MARBLEHEAD REPORTER (Massachusetts) 05 July 07 Meet Charlie, the well-traveled tortoise (Kaitlin Melanson)
Marblehead: Tom Saltsman says he now believes wholeheartedly in Aesop’s fable “The Tortoise and the Hare,” after his family’s beloved desert tortoise, “Charlie,” found his way out of their backyard and into a wild adventure around town.
“He seems slow when you watch him just walking about the yard, but the minute you turn your back he can really speed away,” he said. “Slow and steady apparently does win the race.”
Charlie was missing for seven days, according Saltsman’s wife, Brooke.
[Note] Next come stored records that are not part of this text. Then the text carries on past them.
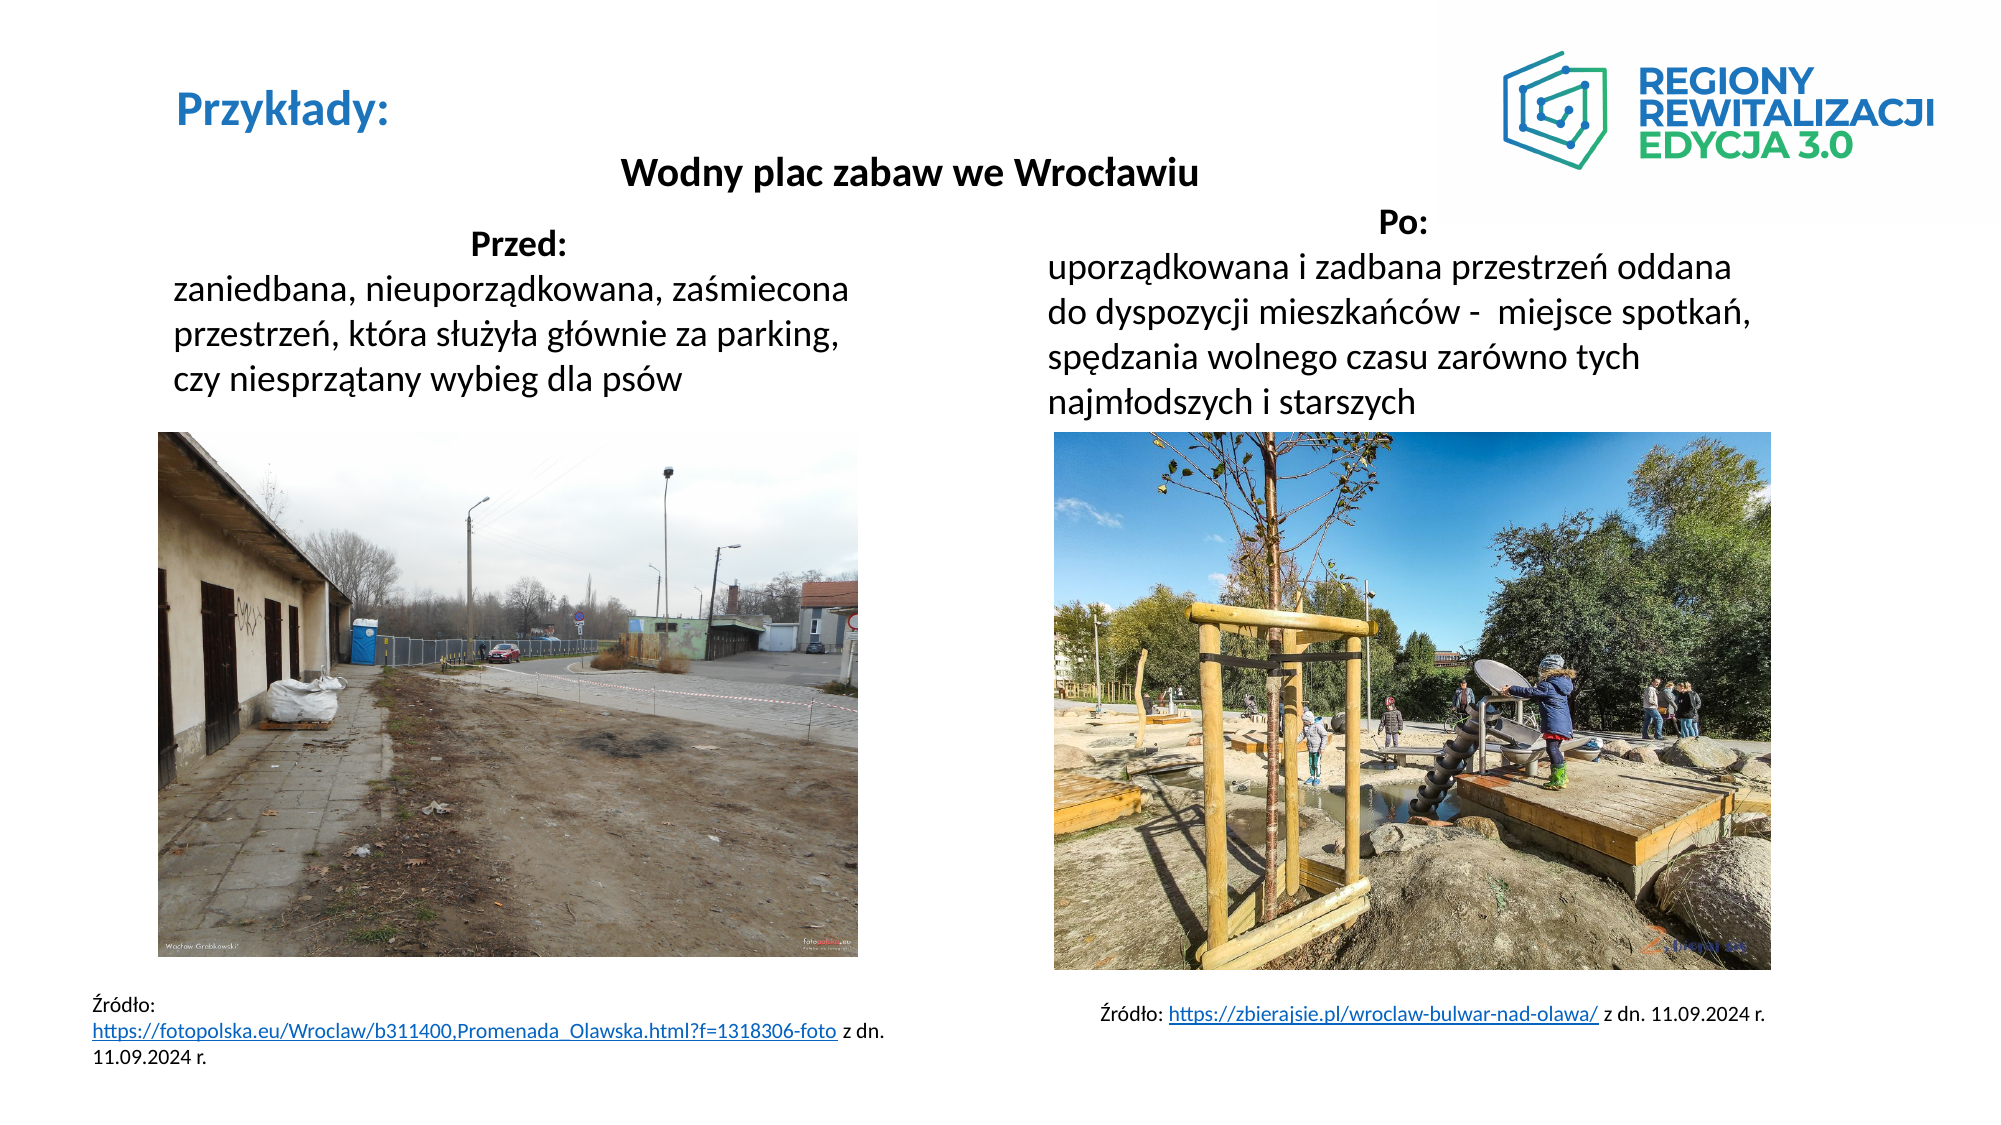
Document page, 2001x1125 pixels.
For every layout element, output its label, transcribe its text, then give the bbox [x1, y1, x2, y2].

text_box Przed: zaniedbana, nieuporządkowana, zaśmiecona przestrzeń, która służyła głównie za parking, czy niesprzątany wybieg dla psów [158, 211, 888, 407]
text_box Wodny plac zabaw we Wrocławiu [605, 137, 1223, 203]
title Przykłady: [161, 60, 508, 158]
text_box Źródło: https://fotopolska.eu/Wroclaw/b311400,Promenada_Olawska.html?f=1318306-foto z dn. 11.09.2024 r. [77, 982, 915, 1077]
text_box Źródło: https://zbierajsie.pl/wroclaw-bulwar-nad-olawa/ z dn. 11.09.2024 r. [1085, 992, 1791, 1034]
text_box Po: uporządkowana i zadbana przestrzeń oddana do dyspozycji mieszkańców - miejsce spotkań, spędzania wolnego czasu zarówno tych najmłodszych i starszych [1032, 190, 1793, 475]
picture [1436, 0, 2000, 226]
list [158, 432, 858, 957]
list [1054, 432, 1771, 970]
In the days since their happy reunion, the Saltsman family is only now beginning to grasp fully how many lives he crossed paths with along his journey back home.
According to Brooke, the family had thrown a party to celebrate the end of the school year on the night that Charlie went missing.
“We had put him in his wired pen, and by the end of the night, we realized that we had forgotten to bring him inside,” Brooke said. “When we went out to look for him, we spent and hour looking in our backyard, because we have a very dense garden that he could easily hide in, but we realized he wasn’t there.”
Slightly distraught by Charlie’s disappearance, Brooke said that she and her daughters, Parker, 8, and Cameron, 6, began making signs and hanging them around town.
It was then that the calls began to come in, and the story of Charlie’s adventure began to unfold.
“We got a call from Amy Federman saying that her daughter Kelie thought she had found Charlie,” Brooke said. “She said she found him by DS Designs [on lower Washington Street], which is a pretty good ways from our home on Pleasant Street.”
The Federmans had at first created home for him in their living room, but after reading a turtle book they thought Charlie might need to be near the water.
“After looking through a book on turtles, they thought he would be better off near a pond, which is the exact opposite of what he needs, because he is a desert land tortoise,” Brooke said.
From there, as Brooke understands, Charlie spent time with another town resident in the woods of her backyard as an e-mail began circulating acknowledging that this roaming turtle may actually have owners who were looking for him.
“After receiving the e-mail, ‘Charlie’ was then brought to the police station by the animal control officer,” Brooke said. “I spoke with Laura Consigli (the assistant ACO), who I happen to know, before she had picked him up, and she said from the description she received, she didn’t believe it was Charlie.”
In the meantime, Brooke said she received another call from a man saying he “definitely” saw Charlie by the Barnacle and down around the Fort Sewall area.
“I don’t know what people were thinking when they saw what looks like a walking rock pass by them,” Brooke laughed.
It wasn’t until June 23, a week after Charlie had been last seen by the family, that Brooke got the call they had been waiting for.
“At 9 p.m. on Sunday night I got a call from the police station to come down,” Brooke said. “ I could just picture picking my tortoise out of a lineup.”
Brooke added, “When I got to the station, I could see through the window into the lunch room area, and there was Charlie running around on the floor.”
Brooke said they were relieved to have found their tortoise, which she said means way more to her family than any normal pet.
“We got him over a year ago when my husband’s father died, and we named him Charlie after his father,” Brooke said. “His father had lived to 75, and tortoises are said to live around 80 years, so we thought having him would be like having his father around for another 80 years. So there was a lot of sentimental value with Charlie.”
Though the Saltsmans may never know exactly all of the places Charlie was able to explore during his seven-day adventure, they are happy to have him home.
“He must have gone through a number of different backyards to get from our house to DS Designs,” Brooke said. “We had only lost him once before, but that was just for two or three days, and he was literally right in our own backyard.”
“It is amazing that he survived,” Tom said. “When we learned he got out, I thought he was gone and would never survive if he met up with a raccoon or something.”
Tom added, “We are going to have to build a better fence. And maybe equip him with a GPS system!”